▶ [EXERCISE]: Copy out exactly the lines from the start of the data to the line containing "left elbow: (1178, 870)". Include both.

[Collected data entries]
*****
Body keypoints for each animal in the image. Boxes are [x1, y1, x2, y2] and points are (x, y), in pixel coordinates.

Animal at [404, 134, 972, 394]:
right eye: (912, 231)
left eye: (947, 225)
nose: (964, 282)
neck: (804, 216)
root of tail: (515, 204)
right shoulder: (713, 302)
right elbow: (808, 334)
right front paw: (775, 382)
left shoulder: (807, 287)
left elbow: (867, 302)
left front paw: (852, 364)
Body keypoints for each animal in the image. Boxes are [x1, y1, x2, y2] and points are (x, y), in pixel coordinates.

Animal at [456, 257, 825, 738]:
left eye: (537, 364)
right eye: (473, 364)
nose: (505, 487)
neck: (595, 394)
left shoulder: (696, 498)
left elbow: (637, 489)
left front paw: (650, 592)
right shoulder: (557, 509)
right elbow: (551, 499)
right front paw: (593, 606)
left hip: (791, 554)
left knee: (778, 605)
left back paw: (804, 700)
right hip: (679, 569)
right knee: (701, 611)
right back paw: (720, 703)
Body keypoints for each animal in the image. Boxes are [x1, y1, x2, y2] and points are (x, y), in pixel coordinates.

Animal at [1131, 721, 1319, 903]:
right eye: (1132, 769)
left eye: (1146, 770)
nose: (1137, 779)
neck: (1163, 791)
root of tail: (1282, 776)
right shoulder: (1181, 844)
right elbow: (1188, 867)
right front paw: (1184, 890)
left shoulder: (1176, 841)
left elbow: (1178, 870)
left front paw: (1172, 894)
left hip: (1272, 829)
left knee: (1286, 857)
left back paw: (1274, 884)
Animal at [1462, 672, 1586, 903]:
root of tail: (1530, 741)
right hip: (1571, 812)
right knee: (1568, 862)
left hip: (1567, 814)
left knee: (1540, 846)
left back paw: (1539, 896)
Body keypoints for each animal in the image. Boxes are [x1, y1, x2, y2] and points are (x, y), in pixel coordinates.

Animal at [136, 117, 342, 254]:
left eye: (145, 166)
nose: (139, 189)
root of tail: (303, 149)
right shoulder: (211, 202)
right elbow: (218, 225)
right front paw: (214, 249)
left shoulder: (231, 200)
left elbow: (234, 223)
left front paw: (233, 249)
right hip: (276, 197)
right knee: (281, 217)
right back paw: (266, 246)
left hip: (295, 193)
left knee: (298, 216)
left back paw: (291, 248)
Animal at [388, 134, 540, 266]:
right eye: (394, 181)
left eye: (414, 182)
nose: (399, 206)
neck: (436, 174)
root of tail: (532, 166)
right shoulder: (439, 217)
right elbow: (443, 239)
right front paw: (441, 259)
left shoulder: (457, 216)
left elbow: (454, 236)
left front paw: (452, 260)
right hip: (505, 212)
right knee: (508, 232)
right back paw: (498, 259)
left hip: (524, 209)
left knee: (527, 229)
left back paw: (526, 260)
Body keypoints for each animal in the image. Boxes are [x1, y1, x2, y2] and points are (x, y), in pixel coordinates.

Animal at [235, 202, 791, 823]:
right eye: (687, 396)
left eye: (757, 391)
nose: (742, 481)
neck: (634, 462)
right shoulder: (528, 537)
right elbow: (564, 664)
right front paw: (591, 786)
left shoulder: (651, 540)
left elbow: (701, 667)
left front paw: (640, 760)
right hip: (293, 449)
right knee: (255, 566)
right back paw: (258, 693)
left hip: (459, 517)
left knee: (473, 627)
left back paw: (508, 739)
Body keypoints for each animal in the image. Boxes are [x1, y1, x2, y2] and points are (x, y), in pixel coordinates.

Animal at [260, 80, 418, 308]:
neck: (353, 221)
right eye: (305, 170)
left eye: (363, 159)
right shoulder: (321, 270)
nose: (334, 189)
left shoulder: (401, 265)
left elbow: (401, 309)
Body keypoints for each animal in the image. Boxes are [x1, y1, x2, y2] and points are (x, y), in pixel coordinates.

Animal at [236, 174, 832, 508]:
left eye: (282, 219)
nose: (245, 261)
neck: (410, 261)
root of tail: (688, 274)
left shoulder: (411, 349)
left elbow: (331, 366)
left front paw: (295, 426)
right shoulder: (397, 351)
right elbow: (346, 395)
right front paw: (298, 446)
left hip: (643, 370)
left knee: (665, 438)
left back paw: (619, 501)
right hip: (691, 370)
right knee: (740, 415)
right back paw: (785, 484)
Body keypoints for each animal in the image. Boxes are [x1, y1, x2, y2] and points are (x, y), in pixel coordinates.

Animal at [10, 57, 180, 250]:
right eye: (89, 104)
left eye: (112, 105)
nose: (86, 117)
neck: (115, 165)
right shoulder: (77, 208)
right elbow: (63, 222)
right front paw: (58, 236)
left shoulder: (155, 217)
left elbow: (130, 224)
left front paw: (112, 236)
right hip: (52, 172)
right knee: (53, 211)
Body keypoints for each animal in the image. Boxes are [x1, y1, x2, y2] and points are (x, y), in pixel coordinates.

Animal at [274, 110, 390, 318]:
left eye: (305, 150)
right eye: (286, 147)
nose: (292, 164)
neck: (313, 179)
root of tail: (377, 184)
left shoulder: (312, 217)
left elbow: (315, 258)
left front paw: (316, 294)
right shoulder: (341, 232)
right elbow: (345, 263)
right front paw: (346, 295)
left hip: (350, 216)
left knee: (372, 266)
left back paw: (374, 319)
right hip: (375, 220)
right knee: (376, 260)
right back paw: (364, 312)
*****
▶ [COMPLETED TASK]:
Body keypoints for each animal in the image. Boxes are [x1, y1, x2, y2] and points are (x, y), in pixel coordinates.

Animal at [404, 134, 972, 394]:
right eye: (912, 231)
left eye: (947, 225)
nose: (964, 282)
neck: (804, 216)
root of tail: (515, 204)
right shoulder: (713, 302)
right elbow: (808, 334)
right front paw: (775, 382)
left shoulder: (807, 287)
left elbow: (867, 302)
left front paw: (852, 364)
Body keypoints for each animal in the image. Boxes are [x1, y1, x2, y2] and points are (x, y), in pixel coordinates.

Animal at [456, 257, 825, 738]:
left eye: (537, 364)
right eye: (473, 364)
nose: (505, 487)
neck: (595, 394)
left shoulder: (696, 498)
left elbow: (637, 489)
left front paw: (650, 592)
right shoulder: (557, 509)
right elbow: (551, 499)
right front paw: (593, 606)
left hip: (791, 554)
left knee: (778, 605)
left back paw: (804, 700)
right hip: (679, 569)
right knee: (701, 611)
right back paw: (720, 703)
Body keypoints for each animal in the image. Boxes are [x1, y1, x2, y2] and points are (x, y), in pixel coordinates.

Animal at [1131, 721, 1319, 903]:
right eye: (1132, 769)
left eye: (1146, 770)
nose: (1137, 779)
neck: (1163, 791)
root of tail: (1282, 776)
right shoulder: (1181, 844)
right elbow: (1188, 867)
right front paw: (1184, 890)
left shoulder: (1176, 841)
left elbow: (1178, 870)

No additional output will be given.